Sempre que tomo o metrô linha verde na Avenida Paulista
e, involuntariamente, coloco os olhos sobre o rosário dos nomes de estações,
pintados sobre as portas de acesso, para facilitar a localização dos usuários,
percebo que um deles se destaca pelo tamanho despropositadamente extenso. É uma
quantidade exageradamente grande de letras, agrupadas num pequeno espaço, ao
contrário dos títulos das demais estações, normalmente batizadas com nomes
curtos e diretos. Trata-se da estação ‘Sumaré – Santuário Nossa Senhora de
Fátima’. É tanta letra para tão pouca estação que tiveram de reduzir o seu
tamanho (da letra, não da estação), para não engolir nenhuma delas e cometer o
sacrilégio de expressar o nome santificado sem a integralidade necessária de
que está imbuído por direito canônico.
Tal santuário, a bem da verdade, sequer está situado ao
lado da referida estação, e sim a uns trezentos metros de sua saída.
Eu nutria bastante simpatia por essa igreja, localizada
em um ponto tranquilo e agradável da Av. Dr. Arnaldo. É uma região alta,
facilmente identificável no horizonte distante, não pelas cruzes, mas pelas
gigantescas e, à noite, iluminadas antenas de transmissão de TVs e rádios, que
se digladiam, com suas torres afiadas e longilíneas, para ocupar os escassos
terrenos disponíveis naquele restrito e valorizado espaço de São Paulo, na
ponta da região planáltica do Espigão da Paulista.
A igreja, com sua serenidade atemporal, cercada de
enormes e frondosas árvores centenárias, serve ali como poder moderador para
tanta antena. Exala pelos ares eletromagnéticos da paulicéia, em contraste com
as impuras ondas carregadas de sordidez e cretinice, um pouco de paz e
santidade, das quais essa urbe, desfigurada pelo desdém e pela violência, anda
tão carente.

■ Entradas da coleção ■
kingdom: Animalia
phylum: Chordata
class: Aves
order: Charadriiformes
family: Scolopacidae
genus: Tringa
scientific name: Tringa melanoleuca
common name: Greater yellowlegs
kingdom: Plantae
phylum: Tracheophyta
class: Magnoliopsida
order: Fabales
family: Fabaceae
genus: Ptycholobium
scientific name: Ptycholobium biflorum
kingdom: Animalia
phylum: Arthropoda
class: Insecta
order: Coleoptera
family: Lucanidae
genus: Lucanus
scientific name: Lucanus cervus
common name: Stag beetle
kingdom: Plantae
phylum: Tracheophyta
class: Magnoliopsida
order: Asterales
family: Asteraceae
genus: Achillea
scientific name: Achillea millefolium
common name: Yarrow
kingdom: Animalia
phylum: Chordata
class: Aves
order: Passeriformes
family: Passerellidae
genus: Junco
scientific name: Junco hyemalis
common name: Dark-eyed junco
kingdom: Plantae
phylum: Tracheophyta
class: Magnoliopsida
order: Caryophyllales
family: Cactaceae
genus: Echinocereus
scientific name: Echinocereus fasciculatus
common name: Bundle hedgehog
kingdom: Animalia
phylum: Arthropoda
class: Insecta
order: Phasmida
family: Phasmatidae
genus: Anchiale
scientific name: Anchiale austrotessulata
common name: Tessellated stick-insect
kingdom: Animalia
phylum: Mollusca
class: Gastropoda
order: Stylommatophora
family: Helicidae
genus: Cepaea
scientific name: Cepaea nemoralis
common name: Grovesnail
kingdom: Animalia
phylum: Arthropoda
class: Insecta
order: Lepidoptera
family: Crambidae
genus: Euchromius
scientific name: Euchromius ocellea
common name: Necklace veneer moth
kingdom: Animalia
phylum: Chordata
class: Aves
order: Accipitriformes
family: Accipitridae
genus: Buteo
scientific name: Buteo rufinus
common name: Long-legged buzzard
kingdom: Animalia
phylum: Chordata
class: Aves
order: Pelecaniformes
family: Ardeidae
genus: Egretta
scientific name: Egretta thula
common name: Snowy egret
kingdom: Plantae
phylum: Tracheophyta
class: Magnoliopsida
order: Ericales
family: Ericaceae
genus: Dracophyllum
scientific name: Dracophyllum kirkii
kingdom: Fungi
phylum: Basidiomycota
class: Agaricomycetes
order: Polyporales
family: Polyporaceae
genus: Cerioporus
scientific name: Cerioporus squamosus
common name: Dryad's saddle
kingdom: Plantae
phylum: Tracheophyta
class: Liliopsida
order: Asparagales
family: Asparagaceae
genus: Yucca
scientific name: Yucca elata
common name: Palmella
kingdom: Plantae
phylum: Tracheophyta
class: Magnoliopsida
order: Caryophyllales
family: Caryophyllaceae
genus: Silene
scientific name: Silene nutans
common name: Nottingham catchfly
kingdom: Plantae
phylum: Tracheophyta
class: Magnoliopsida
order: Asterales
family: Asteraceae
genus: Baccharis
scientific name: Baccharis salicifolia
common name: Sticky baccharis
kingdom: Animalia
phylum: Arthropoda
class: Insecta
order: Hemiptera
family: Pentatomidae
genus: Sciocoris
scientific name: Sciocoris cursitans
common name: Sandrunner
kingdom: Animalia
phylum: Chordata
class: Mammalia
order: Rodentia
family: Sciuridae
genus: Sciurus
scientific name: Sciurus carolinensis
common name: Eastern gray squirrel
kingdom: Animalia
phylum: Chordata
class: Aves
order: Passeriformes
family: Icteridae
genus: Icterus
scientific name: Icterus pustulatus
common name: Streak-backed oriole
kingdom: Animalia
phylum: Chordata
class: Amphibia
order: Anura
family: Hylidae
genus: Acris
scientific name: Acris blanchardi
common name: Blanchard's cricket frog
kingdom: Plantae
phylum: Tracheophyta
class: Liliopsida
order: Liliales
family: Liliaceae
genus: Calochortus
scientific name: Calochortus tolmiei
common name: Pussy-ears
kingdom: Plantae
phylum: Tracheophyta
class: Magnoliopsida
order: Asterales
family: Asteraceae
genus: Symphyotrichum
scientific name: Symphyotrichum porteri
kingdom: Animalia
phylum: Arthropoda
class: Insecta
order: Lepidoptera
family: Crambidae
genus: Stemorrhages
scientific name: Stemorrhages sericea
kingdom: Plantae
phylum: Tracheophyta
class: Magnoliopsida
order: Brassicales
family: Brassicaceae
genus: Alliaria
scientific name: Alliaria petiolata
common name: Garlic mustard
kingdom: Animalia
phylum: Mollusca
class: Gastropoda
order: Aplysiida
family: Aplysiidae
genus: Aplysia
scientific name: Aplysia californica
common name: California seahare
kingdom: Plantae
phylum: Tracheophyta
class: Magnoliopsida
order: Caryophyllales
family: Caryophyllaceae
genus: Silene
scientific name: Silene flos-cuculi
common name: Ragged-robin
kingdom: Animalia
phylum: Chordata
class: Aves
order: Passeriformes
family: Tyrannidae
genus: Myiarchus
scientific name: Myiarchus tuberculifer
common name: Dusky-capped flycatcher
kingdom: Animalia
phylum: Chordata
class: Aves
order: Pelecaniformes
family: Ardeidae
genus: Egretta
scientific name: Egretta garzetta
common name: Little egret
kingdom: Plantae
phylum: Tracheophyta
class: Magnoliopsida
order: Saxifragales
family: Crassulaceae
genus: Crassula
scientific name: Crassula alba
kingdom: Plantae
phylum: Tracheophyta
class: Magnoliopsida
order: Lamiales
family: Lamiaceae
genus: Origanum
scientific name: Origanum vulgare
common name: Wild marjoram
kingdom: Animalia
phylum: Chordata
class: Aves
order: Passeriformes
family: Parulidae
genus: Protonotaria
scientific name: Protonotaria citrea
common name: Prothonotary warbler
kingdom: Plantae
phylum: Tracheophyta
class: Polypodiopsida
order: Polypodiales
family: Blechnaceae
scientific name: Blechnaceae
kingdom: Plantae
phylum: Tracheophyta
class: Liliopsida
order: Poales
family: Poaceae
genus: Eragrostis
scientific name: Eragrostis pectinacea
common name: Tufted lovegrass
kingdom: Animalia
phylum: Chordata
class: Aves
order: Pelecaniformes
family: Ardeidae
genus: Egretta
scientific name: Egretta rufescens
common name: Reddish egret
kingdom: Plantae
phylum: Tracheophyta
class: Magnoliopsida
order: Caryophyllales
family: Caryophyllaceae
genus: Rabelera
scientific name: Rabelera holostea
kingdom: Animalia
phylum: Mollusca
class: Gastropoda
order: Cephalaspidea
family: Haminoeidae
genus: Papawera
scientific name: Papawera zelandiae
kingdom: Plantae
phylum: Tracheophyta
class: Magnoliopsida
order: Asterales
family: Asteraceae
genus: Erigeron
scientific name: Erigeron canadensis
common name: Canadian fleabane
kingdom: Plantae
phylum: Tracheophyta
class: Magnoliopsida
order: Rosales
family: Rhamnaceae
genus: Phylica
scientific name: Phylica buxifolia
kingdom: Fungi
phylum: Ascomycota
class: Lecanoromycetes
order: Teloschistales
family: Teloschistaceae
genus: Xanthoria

■ Tarefa A ■
Responda com base no texto sobre a estação Sumaré:
(i) Que linha do metrô o narrador toma na Avenida Paulista?
(ii) A que distância da saída da estação fica o santuário?
(iii) Em que avenida está a igreja?
■ Tarefa B ■
Liste os adjetivos que o texto sobre a estação Sumaré atribui às árvores que cercam a igreja.
■ Tarefa C ■
Prossiga com o texto sobre a estação Sumaré a partir do ponto em que ele termina.
A listagem foi tirada de outra fonte.

■ Resposta escrita A ■
(i) A linha verde.
(ii) A uns trezentos metros.
(iii) Na Av. Dr. Arnaldo.

■ Resposta escrita B ■
enormes
frondosas
centenárias

■ Resposta escrita C ■
Todavia, meu sentimento de devoção, laico no conteúdo
mas cristão na essência, foi repentinamente substituído por outro, malévolo e
eivado de indignação, ao conjecturar sobre as possíveis razões que fizeram esse
templo ser aquinhoado com tamanha deferência do poder público, a ponto de
ganhar essa oferenda especialíssima de destaque nas placas de trem urbano, sem
qualquer argumento plausível que a justificasse.
Ao que imagino, milhares de mapas e placas indicativas
do Metrô, espalhadas por toda a rede, tiveram que passar por uma redentora e
imaculada raspagem, custeada com dinheiro público, que substituísse o prosaico
e simpático nome de Sumaré (que antes vigorava) pelo prolixo nome estendido ‘Sumaré
– Santuário Nossa Senhora de Fátima’, agregando às seis suficientes letras
do bairro servido pela estação outras vinte e tantas concernentes ao santuário
encravado em meio a suas quebradas.
Temos aqui um caso em que o detalhe sobrepôs-se ao
principal. A parte englobou o todo, sextuplicando seu tamanho. A robusta
corpulência do nome da igreja fez quase que afundar o ‘sumário’ Sumaré,
que, por sua tradição e pela vasta extensão de seus domínios, deveria se
bastar.
Certamente, a população usuária do sistema, indiferente
à mudança, urdida em algum gabinete oficial, continuará sabiamente a usar o
nome original de ‘Sumaré’, movida não por um sentimento herético ou
revanchista, mas apenas fazendo prevalecer a simplicidade e a redução
coloquial, alheia à inapropriada homenagem que vingou por pressão de políticos
ou de alguns clérigos que se pretendem deuses.
Pergunto aos céus a razão de tão distinta homenagem. Quem
sabe a própria Virgem possa dar-me a dádiva da aparição, num sonho, para
revelar-me por que a igreja a ela dedicada no bairro do Sumaré tem ascendência
midiática sobre as demais, algo que não condiz com a atitude despojada e
modesta que permeou sua vida.
Se o terceiro dos dez mandamentos de Deus já determina
que não se use o Seu nome em vão, o mesmo preceito deveria ser aplicado,
imagino, à sua mãe, que certamente preferiria que seu santo nome habitasse o
âmago dos corações puros a ostentar, por imposição, placas indicativas de transportes
urbanos.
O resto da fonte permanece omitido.